## TRY IT
Wherever "dropout" occurs in the entries, copy the line that holds it.

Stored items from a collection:
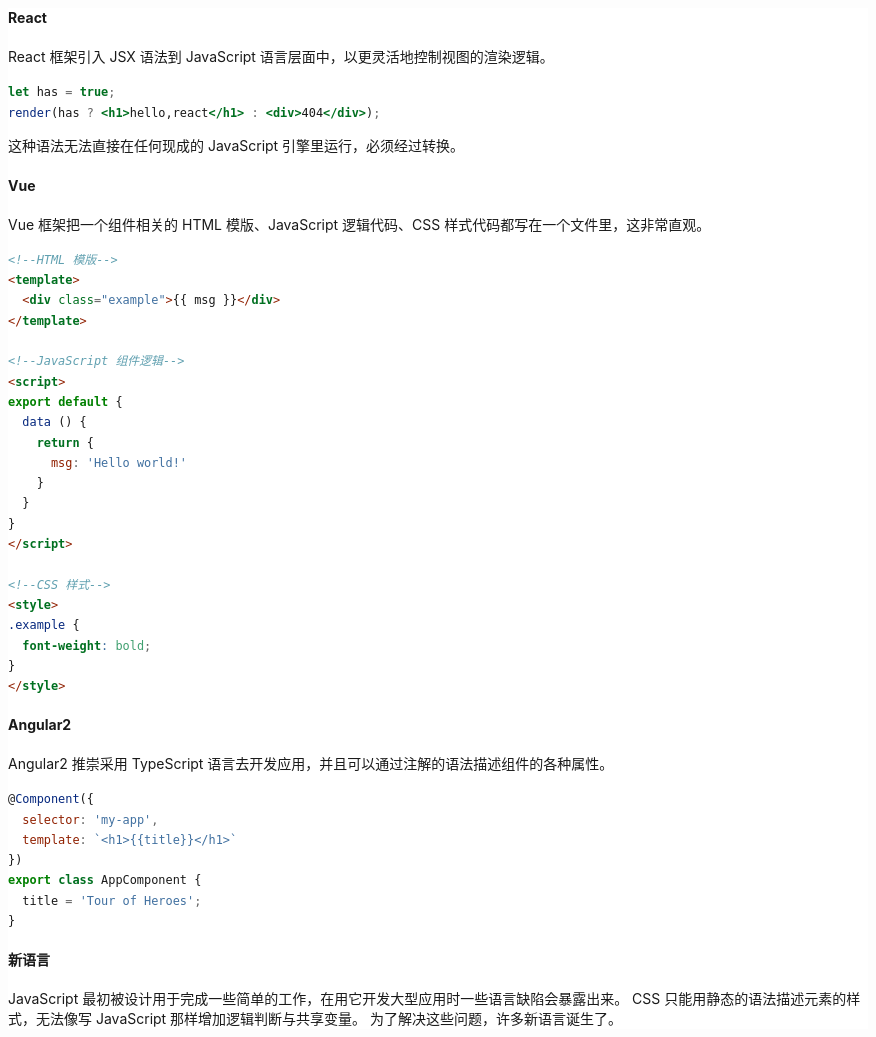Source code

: #### **React**
React 框架引入 JSX 语法到 JavaScript 语言层面中，以更灵活地控制视图的渲染逻辑。

```jsx
let has = true;
render(has ? <h1>hello,react</h1> : <div>404</div>);
```

这种语法无法直接在任何现成的 JavaScript 引擎里运行，必须经过转换。

#### **Vue**
Vue 框架把一个组件相关的 HTML 模版、JavaScript 逻辑代码、CSS 样式代码都写在一个文件里，这非常直观。

```html
<!--HTML 模版-->
<template>
  <div class="example">{{ msg }}</div>
</template>

<!--JavaScript 组件逻辑--> 
<script>
export default {
  data () {
    return {
      msg: 'Hello world!'
    }
  }
}
</script>

<!--CSS 样式-->
<style>
.example {
  font-weight: bold;
}
</style>
```

#### **Angular2**
Angular2 推崇采用 TypeScript 语言去开发应用，并且可以通过注解的语法描述组件的各种属性。

```js
@Component({
  selector: 'my-app',
  template: `<h1>{{title}}</h1>`
})
export class AppComponent {
  title = 'Tour of Heroes';
}
```


#### 新语言
JavaScript 最初被设计用于完成一些简单的工作，在用它开发大型应用时一些语言缺陷会暴露出来。 CSS 只能用静态的语法描述元素的样式，无法像写 JavaScript 那样增加逻辑判断与共享变量。 为了解决这些问题，许多新语言诞生了。
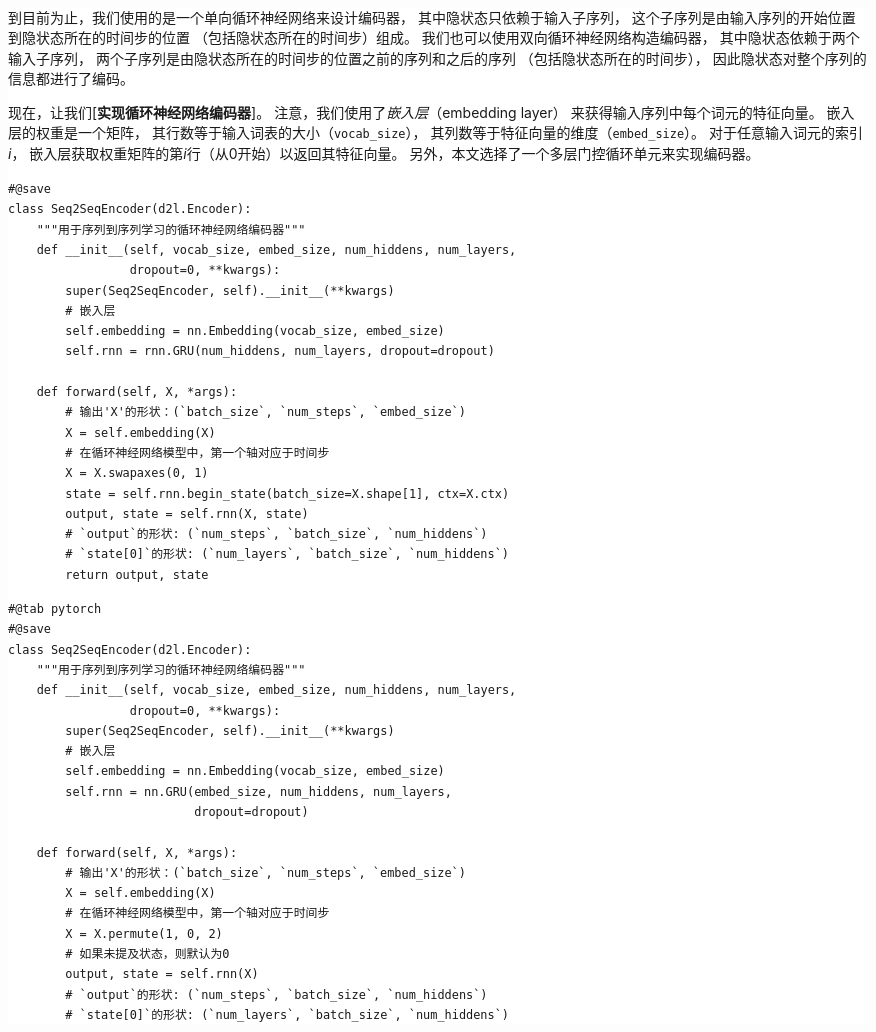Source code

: 到目前为止，我们使用的是一个单向循环神经网络来设计编码器，
其中隐状态只依赖于输入子序列，
这个子序列是由输入序列的开始位置到隐状态所在的时间步的位置
（包括隐状态所在的时间步）组成。
我们也可以使用双向循环神经网络构造编码器，
其中隐状态依赖于两个输入子序列，
两个子序列是由隐状态所在的时间步的位置之前的序列和之后的序列
（包括隐状态所在的时间步），
因此隐状态对整个序列的信息都进行了编码。

现在，让我们[**实现循环神经网络编码器**]。
注意，我们使用了*嵌入层*（embedding layer）
来获得输入序列中每个词元的特征向量。
嵌入层的权重是一个矩阵，
其行数等于输入词表的大小（`vocab_size`），
其列数等于特征向量的维度（`embed_size`）。
对于任意输入词元的索引$i$，
嵌入层获取权重矩阵的第$i$行（从$0$开始）以返回其特征向量。
另外，本文选择了一个多层门控循环单元来实现编码器。

```{.python .input}
#@save
class Seq2SeqEncoder(d2l.Encoder):
    """用于序列到序列学习的循环神经网络编码器"""
    def __init__(self, vocab_size, embed_size, num_hiddens, num_layers,
                 dropout=0, **kwargs):
        super(Seq2SeqEncoder, self).__init__(**kwargs)
        # 嵌入层
        self.embedding = nn.Embedding(vocab_size, embed_size)
        self.rnn = rnn.GRU(num_hiddens, num_layers, dropout=dropout)

    def forward(self, X, *args):
        # 输出'X'的形状：(`batch_size`, `num_steps`, `embed_size`)
        X = self.embedding(X)
        # 在循环神经网络模型中，第一个轴对应于时间步
        X = X.swapaxes(0, 1)
        state = self.rnn.begin_state(batch_size=X.shape[1], ctx=X.ctx)
        output, state = self.rnn(X, state)
        # `output`的形状: (`num_steps`, `batch_size`, `num_hiddens`)
        # `state[0]`的形状: (`num_layers`, `batch_size`, `num_hiddens`)
        return output, state
```

```{.python .input}
#@tab pytorch
#@save
class Seq2SeqEncoder(d2l.Encoder):
    """用于序列到序列学习的循环神经网络编码器"""
    def __init__(self, vocab_size, embed_size, num_hiddens, num_layers,
                 dropout=0, **kwargs):
        super(Seq2SeqEncoder, self).__init__(**kwargs)
        # 嵌入层
        self.embedding = nn.Embedding(vocab_size, embed_size)
        self.rnn = nn.GRU(embed_size, num_hiddens, num_layers,
                          dropout=dropout)

    def forward(self, X, *args):
        # 输出'X'的形状：(`batch_size`, `num_steps`, `embed_size`)
        X = self.embedding(X)
        # 在循环神经网络模型中，第一个轴对应于时间步
        X = X.permute(1, 0, 2)
        # 如果未提及状态，则默认为0
        output, state = self.rnn(X)
        # `output`的形状: (`num_steps`, `batch_size`, `num_hiddens`)
        # `state[0]`的形状: (`num_layers`, `batch_size`, `num_hiddens`)
```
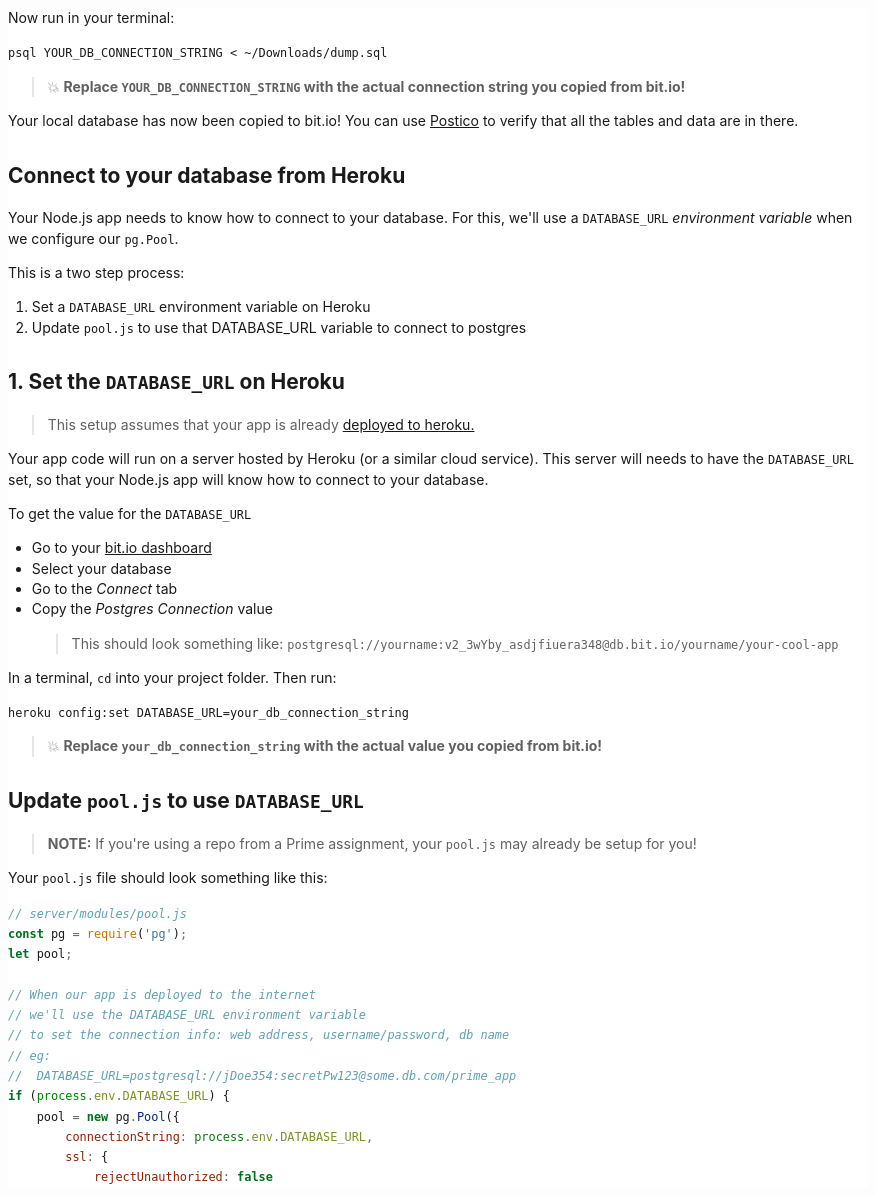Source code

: Now run in your terminal:

```
psql YOUR_DB_CONNECTION_STRING < ~/Downloads/dump.sql
```

> 💥 **Replace `YOUR_DB_CONNECTION_STRING` with the actual connection string you copied from bit.io!**

Your local database has now been copied to bit.io! You can use [Postico](#connect-to-your-database) to verify that all the tables and data are in there.


## Connect to your database from Heroku

Your Node.js app needs to know how to connect to your database. For this, we'll use a `DATABASE_URL` _environment variable_ when we configure our `pg.Pool`.

This is a two step process:

1. Set a `DATABASE_URL` environment variable on Heroku
2. Update `pool.js` to use that DATABASE_URL variable to connect to postgres

## 1. Set the `DATABASE_URL` on Heroku

> This setup assumes that your app is already [deployed to heroku.](./deploy-heroku.md)

Your app code will run on a server hosted by Heroku (or a similar cloud service). This server will needs to have the `DATABASE_URL` set, so that your Node.js app will know how to connect to your database.

To get the value for the `DATABASE_URL`

- Go to your [bit.io dashboard](https://bit.io/dashboard)
- Select your database
- Go to the _Connect_ tab
- Copy the _Postgres Connection_ value
    > This should look something like:
    > `postgresql://yourname:v2_3wYby_asdjfiuera348@db.bit.io/yourname/your-cool-app`

In a terminal, `cd` into your project folder. Then run:

```
heroku config:set DATABASE_URL=your_db_connection_string
```

> 💥 **Replace `your_db_connection_string` with the actual value you copied from bit.io!**

## Update `pool.js` to use `DATABASE_URL`

> **NOTE:** If you're using a repo from a Prime assignment, your `pool.js` may already be setup for you!

Your `pool.js` file should look something like this:

```js
// server/modules/pool.js
const pg = require('pg');
let pool;

// When our app is deployed to the internet 
// we'll use the DATABASE_URL environment variable
// to set the connection info: web address, username/password, db name
// eg: 
//  DATABASE_URL=postgresql://jDoe354:secretPw123@some.db.com/prime_app
if (process.env.DATABASE_URL) {
    pool = new pg.Pool({
        connectionString: process.env.DATABASE_URL,
        ssl: {
            rejectUnauthorized: false
```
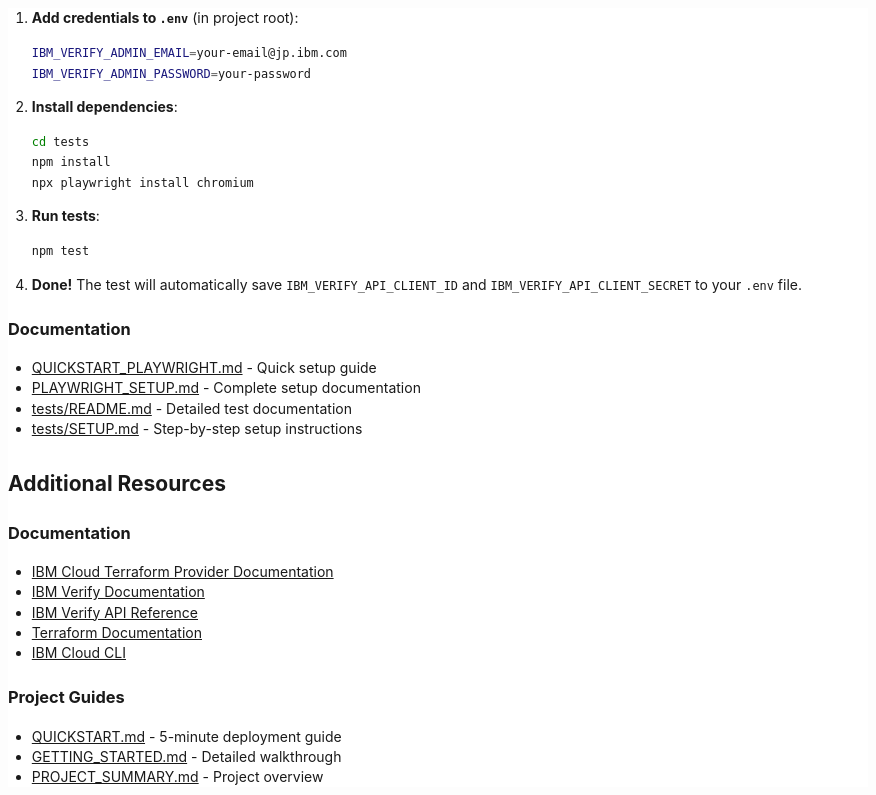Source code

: 1. **Add credentials to `.env`** (in project root):
   ```bash
   IBM_VERIFY_ADMIN_EMAIL=your-email@jp.ibm.com
   IBM_VERIFY_ADMIN_PASSWORD=your-password
   ```

2. **Install dependencies**:
   ```bash
   cd tests
   npm install
   npx playwright install chromium
   ```

3. **Run tests**:
   ```bash
   npm test
   ```

4. **Done!** The test will automatically save `IBM_VERIFY_API_CLIENT_ID` and `IBM_VERIFY_API_CLIENT_SECRET` to your `.env` file.

### Documentation
- [QUICKSTART_PLAYWRIGHT.md](QUICKSTART_PLAYWRIGHT.md) - Quick setup guide
- [PLAYWRIGHT_SETUP.md](PLAYWRIGHT_SETUP.md) - Complete setup documentation
- [tests/README.md](tests/README.md) - Detailed test documentation
- [tests/SETUP.md](tests/SETUP.md) - Step-by-step setup instructions

## Additional Resources

### Documentation
- [IBM Cloud Terraform Provider Documentation](https://registry.terraform.io/providers/IBM-Cloud/ibm/latest/docs)
- [IBM Verify Documentation](https://www.ibm.com/docs/en/security-verify)
- [IBM Verify API Reference](https://www.ibm.com/docs/en/security-verify?topic=apis-overview)
- [Terraform Documentation](https://www.terraform.io/docs)
- [IBM Cloud CLI](https://cloud.ibm.com/docs/cli)

### Project Guides
- [QUICKSTART.md](QUICKSTART.md) - 5-minute deployment guide
- [GETTING_STARTED.md](GETTING_STARTED.md) - Detailed walkthrough
- [PROJECT_SUMMARY.md](PROJECT_SUMMARY.md) - Project overview

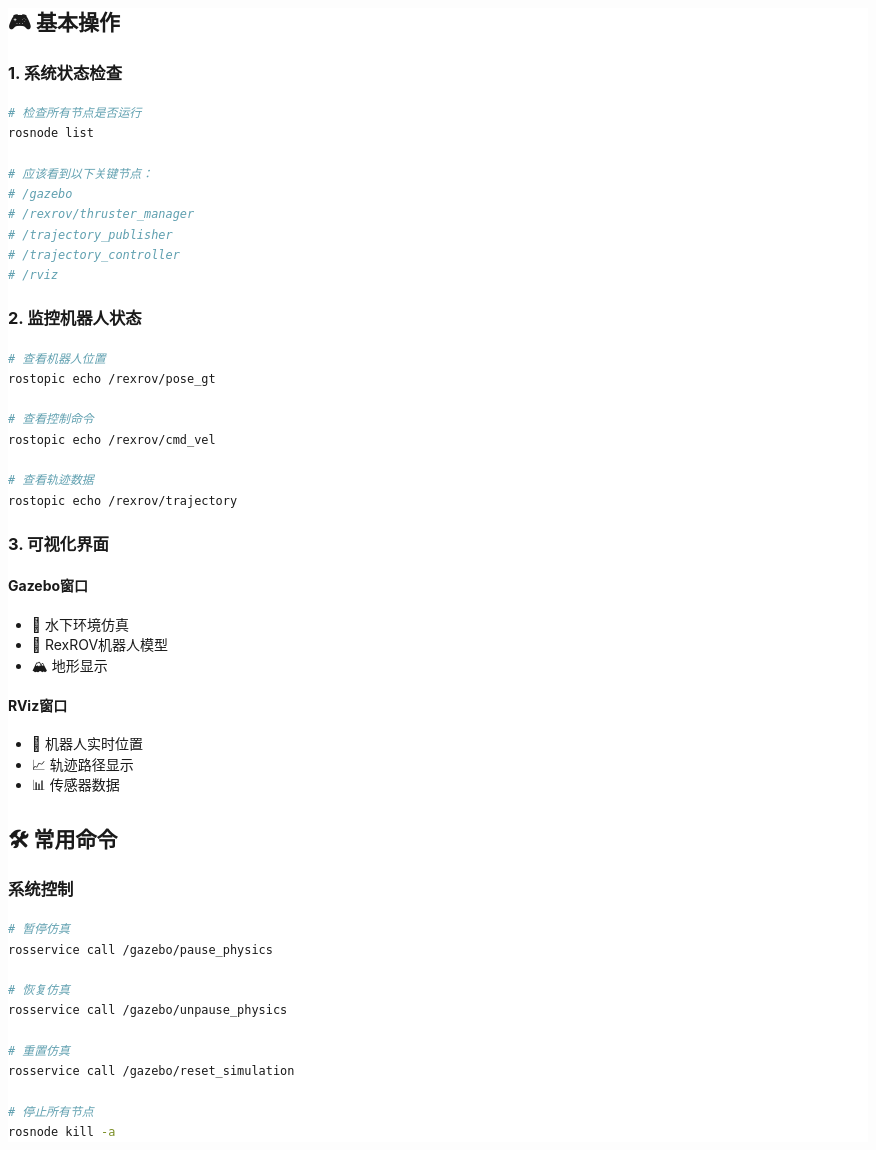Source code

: ## 🎮 基本操作

### 1. 系统状态检查

```bash
# 检查所有节点是否运行
rosnode list

# 应该看到以下关键节点：
# /gazebo
# /rexrov/thruster_manager  
# /trajectory_publisher
# /trajectory_controller
# /rviz
```

### 2. 监控机器人状态

```bash
# 查看机器人位置
rostopic echo /rexrov/pose_gt

# 查看控制命令
rostopic echo /rexrov/cmd_vel

# 查看轨迹数据
rostopic echo /rexrov/trajectory
```

### 3. 可视化界面

#### Gazebo窗口
- 🌊 水下环境仿真
- 🤖 RexROV机器人模型
- 🏔️ 地形显示

#### RViz窗口  
- 📍 机器人实时位置
- 📈 轨迹路径显示
- 📊 传感器数据

## 🛠️ 常用命令

### 系统控制

```bash
# 暂停仿真
rosservice call /gazebo/pause_physics

# 恢复仿真  
rosservice call /gazebo/unpause_physics

# 重置仿真
rosservice call /gazebo/reset_simulation

# 停止所有节点
rosnode kill -a
```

## SOLVED PROBLEM
                 dropout=0, **kwargs):
        self.rnn = rnn.GRU(num_hiddens, num_layers, dropout=dropout)
                 dropout=0, **kwargs):
                          dropout=dropout)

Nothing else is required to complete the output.